L’edizione di quest’anno sarà caratterizzata anche dall’indizione del premio “La rosa nel bicchiere”, che andrà a premiare i cittadini che hanno saputo tramutare il proprio impegno, dedizione e sacrificio in risultati importanti per la città di Lamezia. A ricevere il premio saranno: Anton Giulio Grande, Leonardo Caimi e Daniela Rambaldi; il riconoscimento loro conferito verrà realizzato dall’orafo lametino Cerra.
L’importanza delle Terme di Caronte non sarà solamente quella di ospitare l’evento: durante la serata, infatti, sarà anche ricordata la memoria di Giovanni Cataldi, padre di Emilio (presidente attuale dell’azienda termale).
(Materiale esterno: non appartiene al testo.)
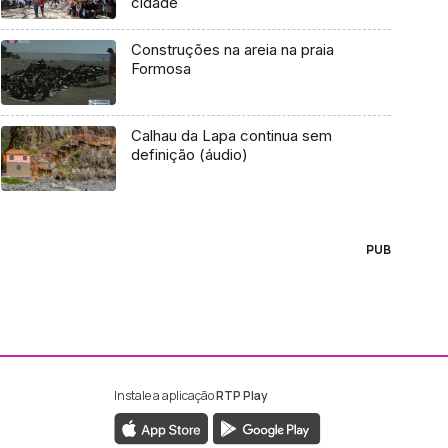
cidade
Construções na areia na praia
Formosa
Calhau da Lapa continua sem
definição (áudio)
PUB
Instale a aplicação
RTP Play
ebook da RTP Madeira
nstagram da RTP Madeira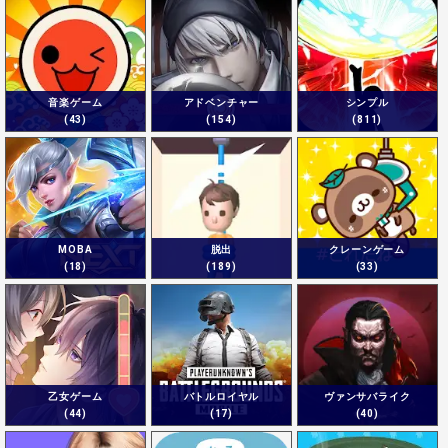
音楽ゲーム
アドベンチャー
シンプル
(43)
(154)
(811)
MOBA
脱出
クレーンゲーム
(18)
(189)
(33)
乙女ゲーム
バトルロイヤル
ヴァンサバライク
(44)
(17)
(40)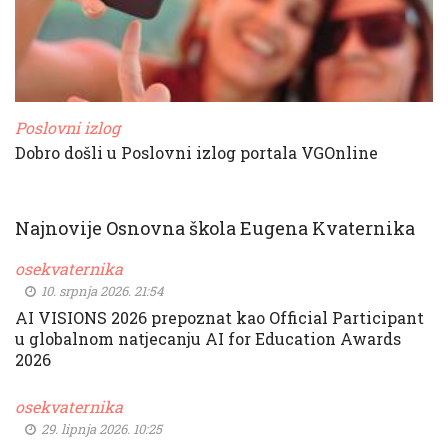
Poslovni izlog
Dobro došli u Poslovni izlog portala VGOnline
Najnovije Osnovna škola Eugena Kvaternika
osekvaternika
10. srpnja 2026. 21:54
AI VISIONS 2026 prepoznat kao Official Participant
u globalnom natjecanju AI for Education Awards
2026
osekvaternika
29. lipnja 2026. 10:25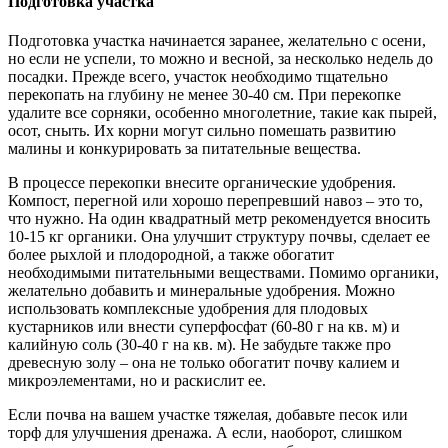
Подготовка участка
Подготовка участка начинается заранее, желательно с осени,
но если не успели, то можно и весной, за несколько недель до
посадки. Прежде всего, участок необходимо тщательно
перекопать на глубину не менее 30-40 см. При перекопке
удалите все сорняки, особенно многолетние, такие как пырей,
осот, сныть. Их корни могут сильно помешать развитию
малины и конкурировать за питательные вещества.
В процессе перекопки внесите органические удобрения.
Компост, перегной или хорошо перепревший навоз – это то,
что нужно. На один квадратный метр рекомендуется вносить
10-15 кг органики. Она улучшит структуру почвы, сделает ее
более рыхлой и плодородной, а также обогатит
необходимыми питательными веществами. Помимо органики,
желательно добавить и минеральные удобрения. Можно
использовать комплексные удобрения для плодовых
кустарников или внести суперфосфат (60-80 г на кв. м) и
калийную соль (30-40 г на кв. м). Не забудьте также про
древесную золу – она не только обогатит почву калием и
микроэлементами, но и раскислит ее.
Если почва на вашем участке тяжелая, добавьте песок или
торф для улучшения дренажа. А если, наоборот, слишком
Giovanni Cataldi fu un lungimirante imprenditore che seppe favorire lo sviluppo dell’azienda termale, “fu anche il primo sindaco di Nicastro – ricorda Cataldi – a creare un ufficio stampa; inoltre contribuì attivamente alla formazione di Lamezia Terme. Mio padre era solito dire veniamo dopo – facendo riferimento al nome Lamezia Terme – ma siamo nati prima”, con ovvio riferimento alle antichissime origini delle acque termali di Caronte.
Oltre a Giovanni Cataldi, verrà ricordata anche Elisa Dattilo Cervadoro: sindaco di Jacurso nel lontano 1952, femminista ante litteram, la quale realizzò misure straordinarie per il periodo storico e la posizione geografica nella quale si trovava a operare.
Vi sarà spazio per la letteratura a firma di Salvatore De Biase, sia con la realizzazione di una piece teatrale intitolata “ ‘A liti” ispirata a motivi costabiliani affermano i protagonisti, sia con la presentazione del suo ultimo libro “Dantiè adiratu, Manzoni è arrabbiatu e lla curpa è ‘dda mia?”, libro che giocherà con i classici della letteratura in chiave a vernacolare; a discutere di questa sua ultima opera letteraria, la sera del 9 agosto,oltre all’autore, ci sarà il professore Francesco Polopoli. Pino Mete declamerà, invece,deicomponimenti di Franco Costabile.
“Ciò che ci interessa è far parlare di una Lamezia positiva – sostiene Salvatore De Biase – del buon fare di questa città. Il ricavato della vendita del libro sarà devoluto in beneficenza. Ciò fa parte proprio della mission dell’associazione San Nicola, ovvero portare avanti la positività e la bellezza”.
Esaminato l’aspetto letterario, tocca ora a quello melodico. L’organizzazione musicale della serata è affidata a Francesco Sinopoli, il quale ha avuto contatti con Leonardo Caimi, che oltre a ricevere il premio si esibirà con l’accompagnamento di un piano a coda, presenti anche due maestre soprano Ketty Sanò e Rosa Cappelli che si esibiranno insieme alla Filarmonica di Chiusi. Oltre all’offerta più classica, vi sarà anche un occhio di riguardo al pop casalingo con l’esibizione di Raffaele Renda.
Sono stati presentati in conferenza stampa i tre soci onorari: Sebastiano Barbanti, Paolo Mascaro e Amedeo Proto. Con quest’ultimo si è ricordata la figura del suo compianto padre, l’architetto Natale Proto, il quale, tra le altre cose, fu realizzatore della sala convegni delle Terme, location del festival.
Paolo Mascaro, da socio onorario, fa i complimenti al forte associazionismo della città di Lamezia Terme, “al quale purtroppo si contrappone una fragilità dirigenziale sconvolgente. Il persistere di forze negative esterne, deve spingerci ad andare sempre avanti e ciò è ben simboleggiato da associazioni ben motivate come la associazione San Nicola, la quale da 10 anni fa eventi”.